I was given the definition that the spectrum of a ring R, denoted Spec R, is the set of the prime ideals of R. Then for an arbitrary subset $S \subseteq R$, then $V(S) = \{P \in SpecR | S \subseteq R \}$.
I am confused by what a set of ideal would mean. Here it seems that this is a variety–but that does not make sense to me. Could someone please explain?
Thank you!
Best Answer
The spectrum originated in algebraic geometry. Suppose $f(X_1,X_2,\dots,X_n)$ is an irreducible polynomial in $n$ variables over the field $k$ and let $I$ be the principal ideal generated by $f$. Then the ring $R=k[X_1,X_2,\dots,X_n]/I$ “encodes” the hypersurface defined by the polynomial.
A point $(a_1,a_2,\dots,a_n)\in k^n$ belonging to this hypersurface corresponds to the maximal ideal $$ \frac{(X_1-a_1,X_2-a_2,\dots,X_n-a_n)}{I} $$ whereas a prime ideal in $R$ corresponds to an irreducible subvariety of the hypersurface. So the spectrum not only encodes points of the variety, but also its irreducible subvarieties.
The arbitrary subset $S\subseteq R$ can be substituted by the ideal $(S)$ generated by $S$ and $V(S)=V((S))$. By Hilbert's basis theorem $(S)$ is generated by a finite number of polynomials, so it corresponds to a non necessarily irreducible subvariety and so $V((S))$ is the set of irreducible subvarieties contained in this subvariety.

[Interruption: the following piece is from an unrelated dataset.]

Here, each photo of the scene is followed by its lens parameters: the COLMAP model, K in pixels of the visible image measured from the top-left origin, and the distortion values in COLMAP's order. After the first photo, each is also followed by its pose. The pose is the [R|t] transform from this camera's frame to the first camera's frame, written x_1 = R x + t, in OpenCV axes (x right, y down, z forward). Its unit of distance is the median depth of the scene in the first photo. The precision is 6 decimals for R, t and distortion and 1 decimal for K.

Of course this can be generalized starting from any irreducible variety, not only a hypersurface, in exactly the same fashion.

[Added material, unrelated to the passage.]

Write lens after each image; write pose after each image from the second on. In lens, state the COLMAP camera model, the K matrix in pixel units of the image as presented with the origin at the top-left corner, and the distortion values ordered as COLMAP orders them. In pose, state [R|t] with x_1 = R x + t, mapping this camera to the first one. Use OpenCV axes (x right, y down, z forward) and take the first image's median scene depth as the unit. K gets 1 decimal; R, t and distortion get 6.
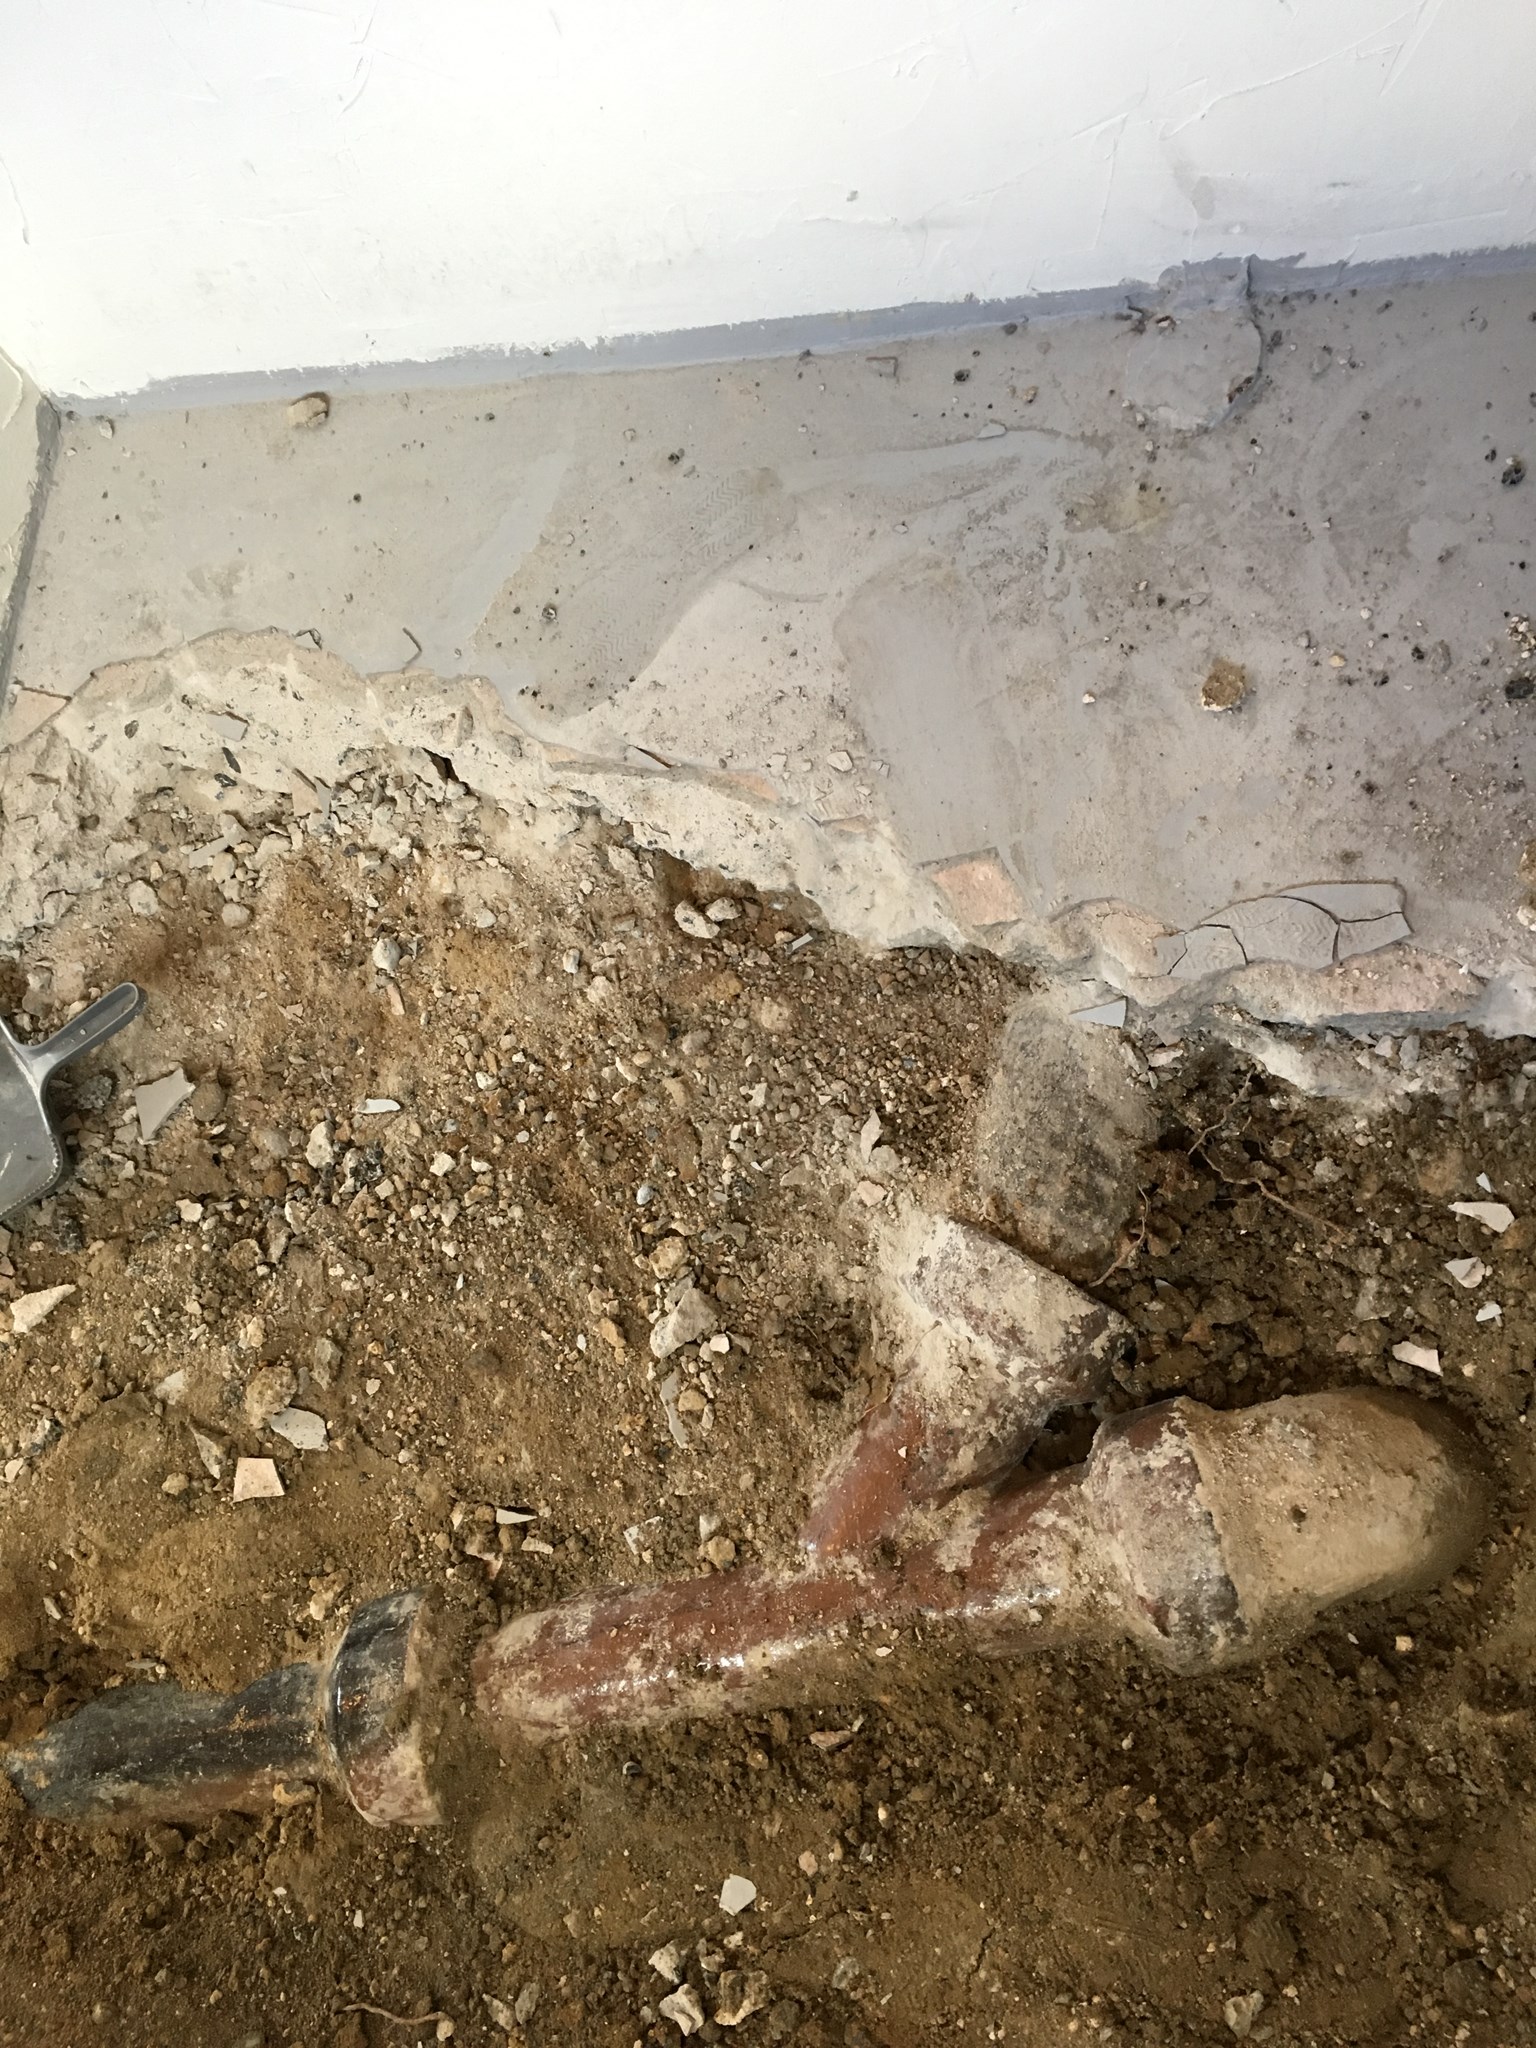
lens RADIAL K [[1738.9, 0, 781.4], [0, 1738.9, 1024.9], [0, 0, 1]] dist [0.079796, -0.097788]
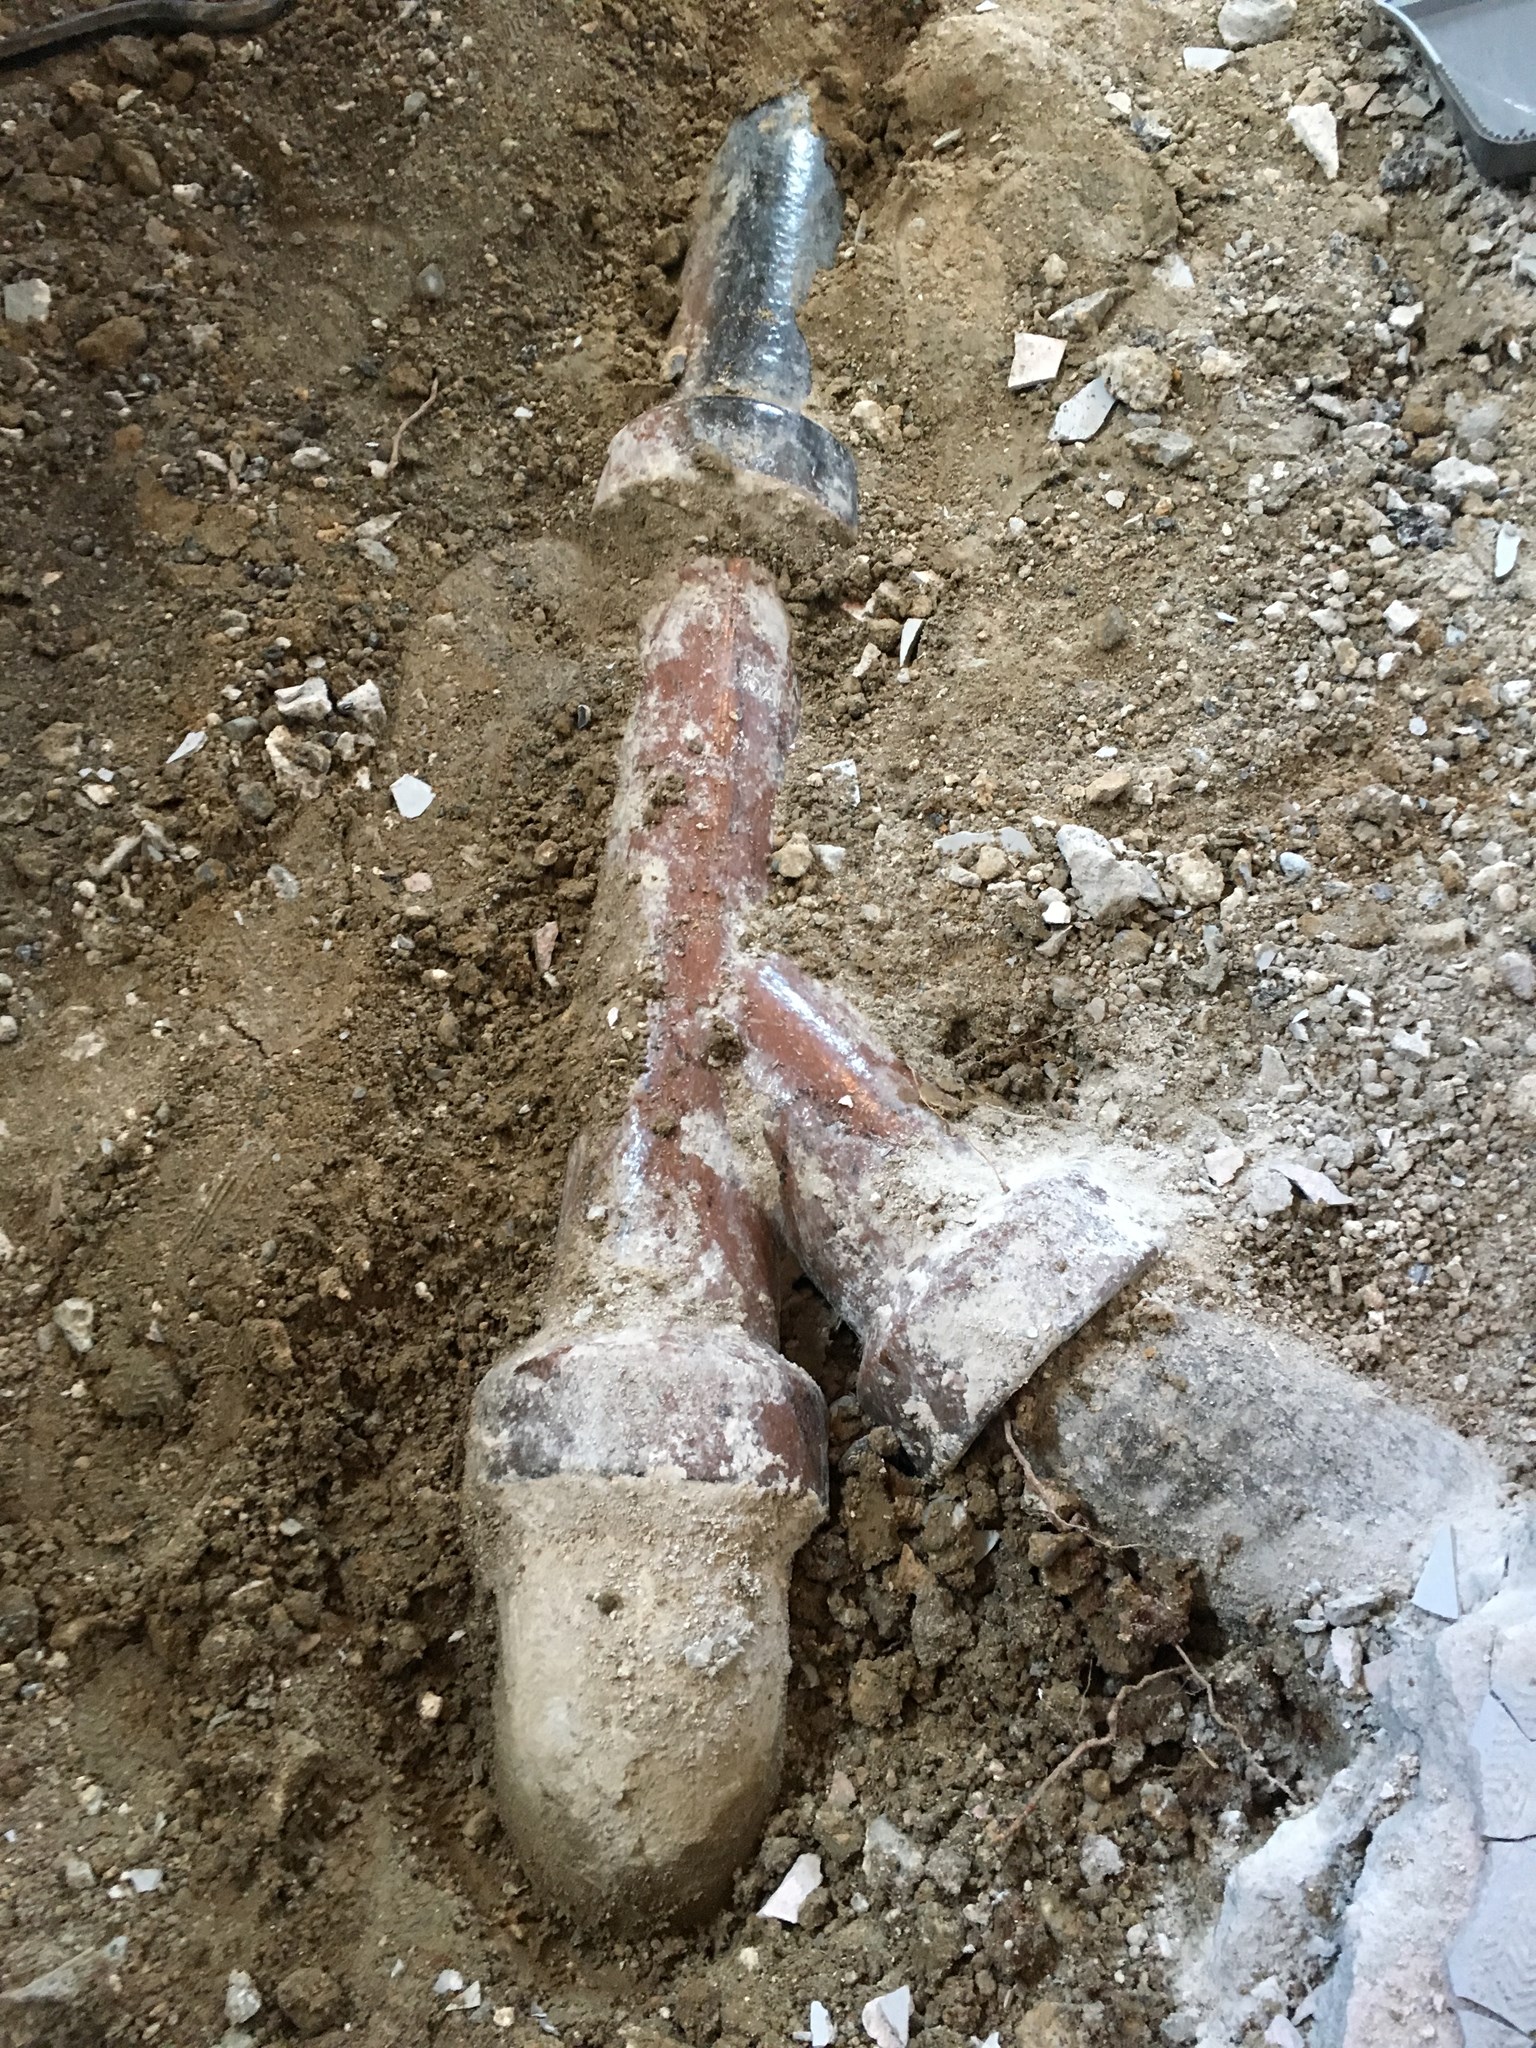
lens RADIAL K [[1738.9, 0, 769.2], [0, 1738.9, 1011.5], [0, 0, 1]] dist [0.079796, -0.097788]
pose [[-0.245093, 0.960236, -0.133702, 0.135406], [-0.890230, -0.168286, 0.423285, -0.024733], [0.383953, 0.222770, 0.896077, 0.328865]]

It was Grothendieck's intuition, surely influenced by earlier studies by Zariski, that this encoding could be fruitful, connecting algebraic geometry to topology (because the space of irreducible subvarieties or, equivalently, of prime ideals can be given a topology using the sets $V(S)$ as closed sets) and indeed it has been, leading to the theory of schemes.